À Lomé, la coopération germano-togolaise dans le secteur maritime a connu une nouvelle illustration le 12 mai 2026, à l’occasion de la visite officielle de la vice-ministre allemande des Affaires étrangères, Serap Güler, sur les installations du Port autonome de Lomé. Accueillie par le ministre délégué chargé de l’Économie maritime, Edem Kokou Tengue, la délégation allemande a pris connaissance des orientations stratégiques portées par les plus hautes autorités togolaises.
Dans sa présentation, le ministre a exposé la vision impulsée par le Président du Conseil, Faure Essozimna Gnassingbé, visant à hisser le port de Lomé au rang de plateforme de classe mondiale. Cette ambition repose notamment sur la modernisation continue des infrastructures, la digitalisation des services, le renforcement de la résilience opérationnelle et l’intégration des impératifs de transition écologique. Dans cette perspective, l’expertise allemande est identifiée comme un levier stratégique de premier plan.
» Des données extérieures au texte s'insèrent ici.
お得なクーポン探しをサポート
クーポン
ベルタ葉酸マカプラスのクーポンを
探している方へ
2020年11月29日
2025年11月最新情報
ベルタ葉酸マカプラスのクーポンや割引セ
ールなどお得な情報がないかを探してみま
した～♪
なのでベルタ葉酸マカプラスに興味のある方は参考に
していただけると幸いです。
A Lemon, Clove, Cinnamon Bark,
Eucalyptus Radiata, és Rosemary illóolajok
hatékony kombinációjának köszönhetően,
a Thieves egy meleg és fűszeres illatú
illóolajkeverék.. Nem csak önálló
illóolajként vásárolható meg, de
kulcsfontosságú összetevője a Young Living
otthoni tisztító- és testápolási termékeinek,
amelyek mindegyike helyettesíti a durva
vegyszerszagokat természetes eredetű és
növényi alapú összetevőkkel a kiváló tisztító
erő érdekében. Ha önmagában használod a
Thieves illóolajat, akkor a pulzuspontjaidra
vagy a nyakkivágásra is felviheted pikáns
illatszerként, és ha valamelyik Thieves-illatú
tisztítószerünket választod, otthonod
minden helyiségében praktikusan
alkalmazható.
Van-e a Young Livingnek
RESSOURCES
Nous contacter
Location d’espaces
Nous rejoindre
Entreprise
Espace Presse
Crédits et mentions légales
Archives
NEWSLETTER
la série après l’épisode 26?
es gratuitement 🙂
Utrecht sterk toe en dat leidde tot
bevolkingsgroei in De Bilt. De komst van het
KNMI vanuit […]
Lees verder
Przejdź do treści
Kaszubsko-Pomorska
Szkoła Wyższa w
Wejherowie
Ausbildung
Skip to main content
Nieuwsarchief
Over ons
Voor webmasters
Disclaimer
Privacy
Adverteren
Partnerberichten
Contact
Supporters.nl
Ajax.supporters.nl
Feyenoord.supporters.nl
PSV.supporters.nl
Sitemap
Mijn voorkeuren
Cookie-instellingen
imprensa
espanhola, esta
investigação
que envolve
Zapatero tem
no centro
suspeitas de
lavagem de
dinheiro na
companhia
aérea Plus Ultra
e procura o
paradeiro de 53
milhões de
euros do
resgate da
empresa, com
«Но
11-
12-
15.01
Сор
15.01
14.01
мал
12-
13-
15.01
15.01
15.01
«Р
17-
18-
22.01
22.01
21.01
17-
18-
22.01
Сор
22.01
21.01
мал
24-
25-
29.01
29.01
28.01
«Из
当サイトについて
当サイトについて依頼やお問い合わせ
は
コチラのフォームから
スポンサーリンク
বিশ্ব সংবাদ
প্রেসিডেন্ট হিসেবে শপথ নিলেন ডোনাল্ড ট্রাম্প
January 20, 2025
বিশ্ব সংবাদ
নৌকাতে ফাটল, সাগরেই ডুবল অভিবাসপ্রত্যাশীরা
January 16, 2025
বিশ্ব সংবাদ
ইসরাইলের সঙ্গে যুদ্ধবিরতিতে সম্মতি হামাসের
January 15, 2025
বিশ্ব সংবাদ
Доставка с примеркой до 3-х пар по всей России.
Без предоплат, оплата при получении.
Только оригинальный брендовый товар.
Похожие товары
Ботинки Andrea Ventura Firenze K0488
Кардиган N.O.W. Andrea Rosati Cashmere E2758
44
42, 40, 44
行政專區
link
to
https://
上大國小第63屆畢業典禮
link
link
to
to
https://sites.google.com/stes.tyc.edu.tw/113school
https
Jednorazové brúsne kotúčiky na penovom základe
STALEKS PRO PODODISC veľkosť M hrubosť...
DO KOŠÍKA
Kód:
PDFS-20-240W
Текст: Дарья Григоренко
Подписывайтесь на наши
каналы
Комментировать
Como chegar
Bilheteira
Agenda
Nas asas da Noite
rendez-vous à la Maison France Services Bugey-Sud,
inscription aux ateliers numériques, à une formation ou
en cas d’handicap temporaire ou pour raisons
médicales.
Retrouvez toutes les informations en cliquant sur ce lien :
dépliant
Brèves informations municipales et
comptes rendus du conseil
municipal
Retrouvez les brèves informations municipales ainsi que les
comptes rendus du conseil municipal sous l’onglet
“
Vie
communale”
Les échanges ont également permis d’aborder les enjeux sécuritaires dans le golfe de Guinée. Les autorités togolaises ont ainsi exprimé leur souhait de voir l’Allemagne renforcer son appui dans la lutte contre la piraterie maritime et les trafics illicites, ainsi que dans la promotion d’une gestion durable de l’économie bleue, en cohérence avec la Charte de Lomé.
Infrastructure stratégique pour le Togo et la sous-région, le port de Lomé constitue le seul port naturel en eau profonde de la côte ouest-africaine. Il dessert un vaste hinterland, incluant notamment le Burkina Faso, le Mali et le Niger, et s’impose comme un hub logistique majeur, doté de terminaux spécialisés couvrant l’ensemble des segments du trafic maritime.
Conçu avec l’appui de partenaires allemands et inauguré en 1968, cet ouvrage incarne la profondeur des relations entre Lomé et Berlin. Pour les autorités togolaises, cette coopération demeure un socle solide pour accompagner les ambitions futures du pays en matière de développement maritime et logistique.